Keypoint correspondence data
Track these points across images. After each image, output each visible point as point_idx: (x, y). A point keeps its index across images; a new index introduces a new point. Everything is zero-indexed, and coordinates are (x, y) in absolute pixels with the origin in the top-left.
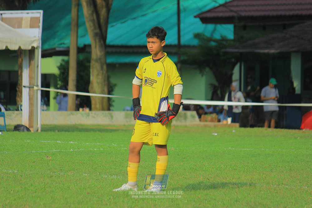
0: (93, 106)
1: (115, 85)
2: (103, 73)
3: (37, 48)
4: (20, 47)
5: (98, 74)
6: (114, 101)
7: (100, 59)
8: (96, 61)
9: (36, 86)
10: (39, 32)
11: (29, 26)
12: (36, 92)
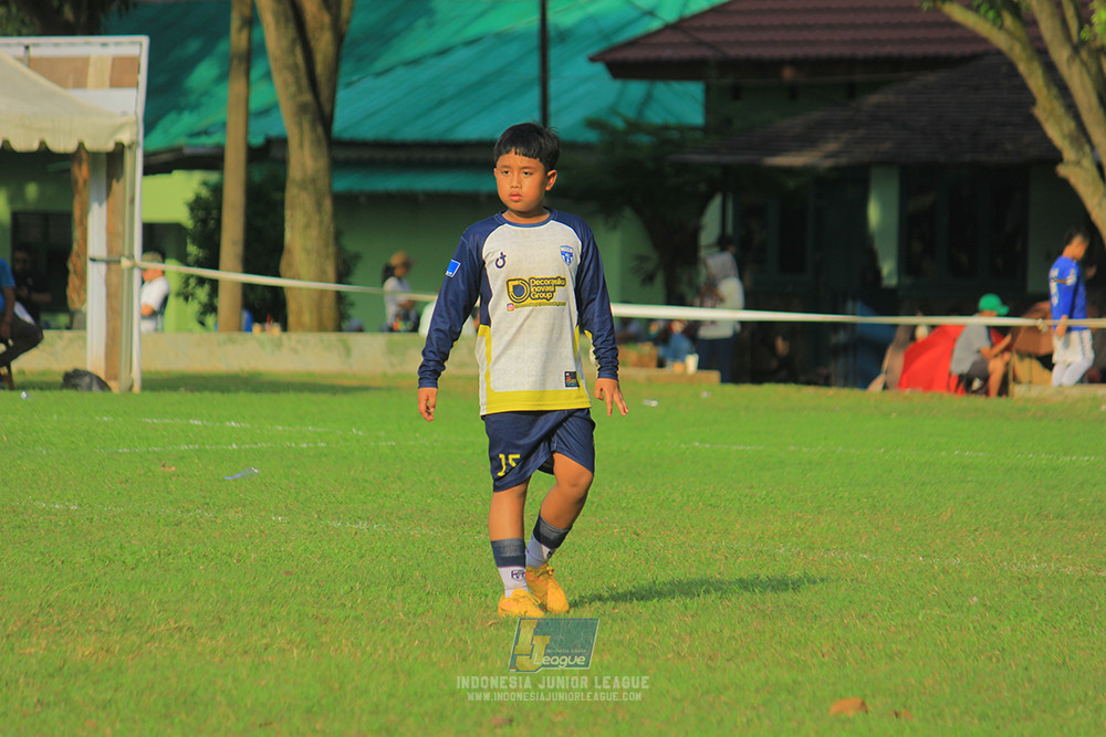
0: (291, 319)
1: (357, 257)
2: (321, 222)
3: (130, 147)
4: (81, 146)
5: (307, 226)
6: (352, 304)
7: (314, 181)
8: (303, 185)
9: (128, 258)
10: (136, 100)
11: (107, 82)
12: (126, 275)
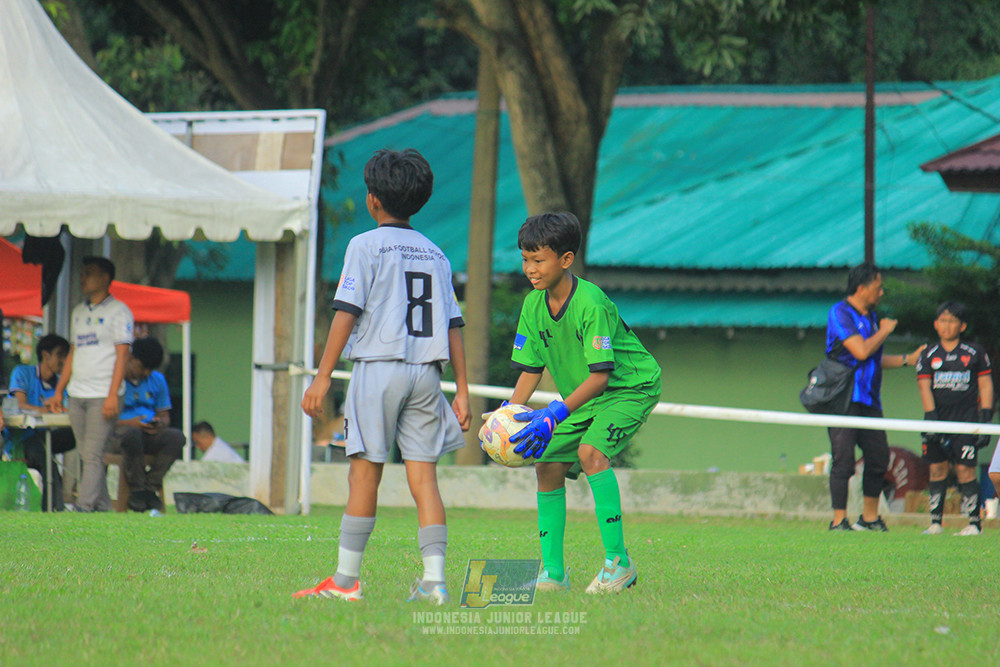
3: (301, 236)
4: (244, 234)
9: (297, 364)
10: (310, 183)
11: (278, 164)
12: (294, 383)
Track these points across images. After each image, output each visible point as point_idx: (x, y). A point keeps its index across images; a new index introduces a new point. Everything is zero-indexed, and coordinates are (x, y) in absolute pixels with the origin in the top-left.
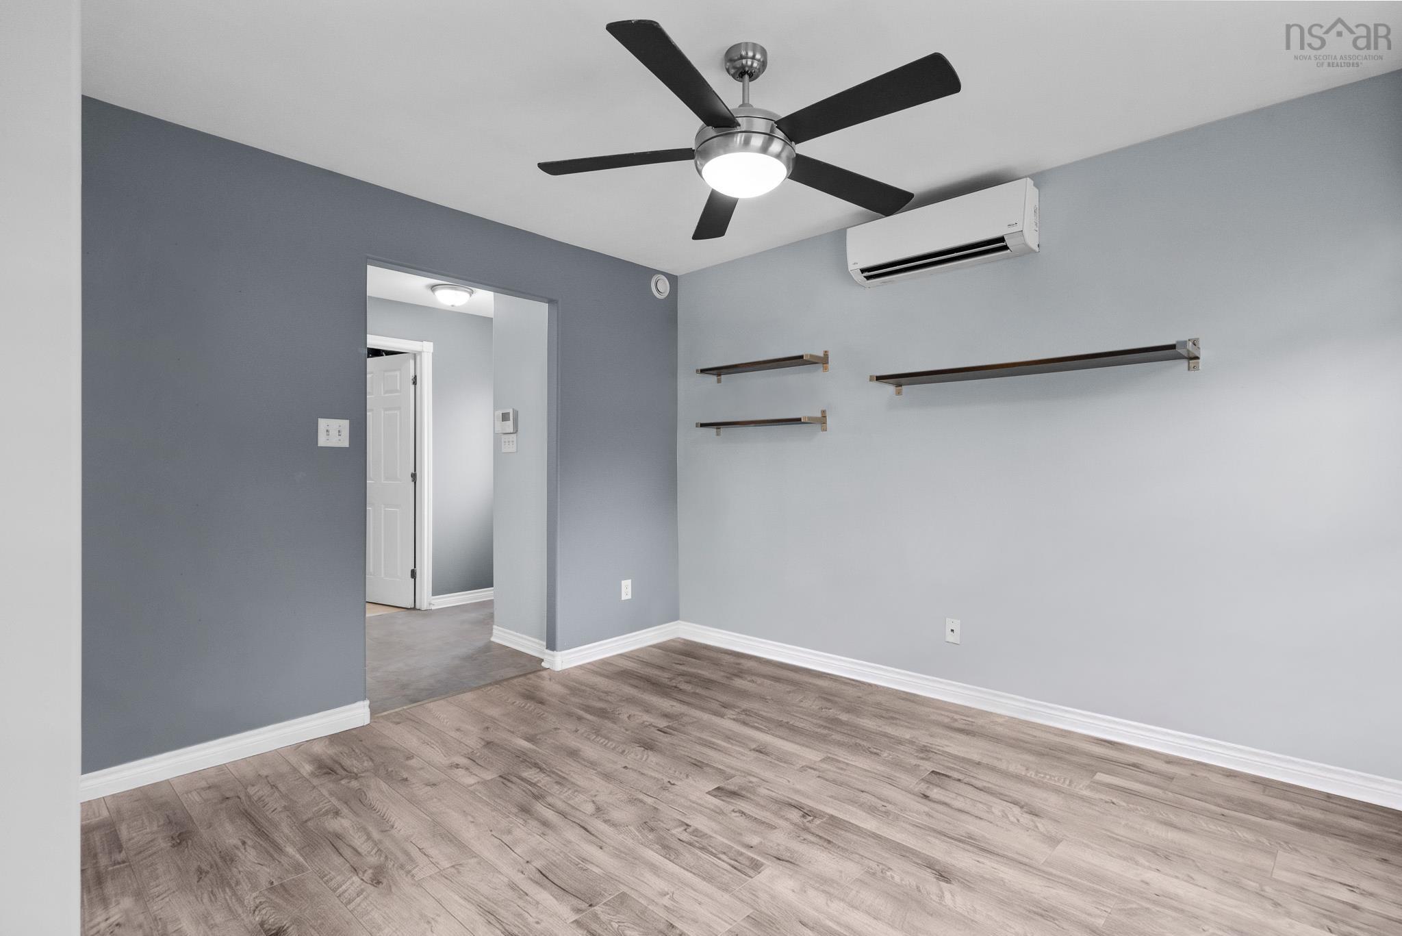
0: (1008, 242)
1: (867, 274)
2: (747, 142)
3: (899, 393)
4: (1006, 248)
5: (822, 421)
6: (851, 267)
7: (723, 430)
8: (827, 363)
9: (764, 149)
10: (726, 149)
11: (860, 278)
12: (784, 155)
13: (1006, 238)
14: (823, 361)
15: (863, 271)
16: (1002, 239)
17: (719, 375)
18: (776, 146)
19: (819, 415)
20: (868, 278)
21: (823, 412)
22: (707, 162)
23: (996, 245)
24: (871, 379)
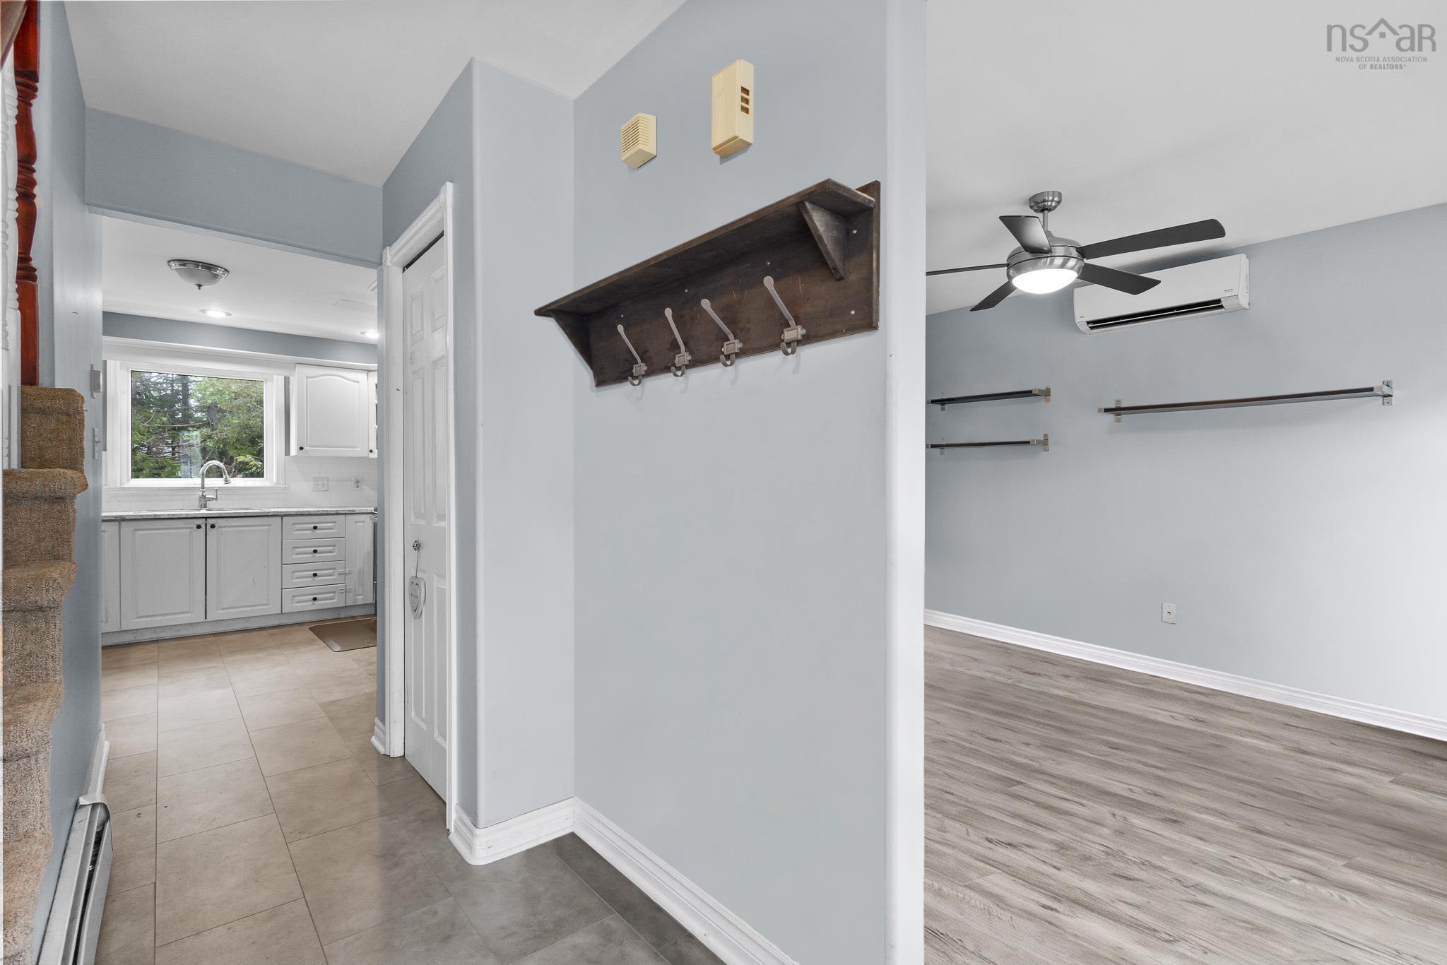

ASSIGNMENT: Rewrite the lines between the start of the data and the line holding "0: (93, 106)", inclusive, substituting "upper-left" for "top-left" and changing nothing else. Leave the pictures out of your answer.

SOLUTION TO THE PROBLEM:
Track these points across images. After each image, output each visible point as point_idx: (x, y). A point keeps its index across images; a new index introduces a new point. Everything is zero-indexed, and coordinates are (x, y) in absolute pixels with the origin in the upper-left.
0: (93, 106)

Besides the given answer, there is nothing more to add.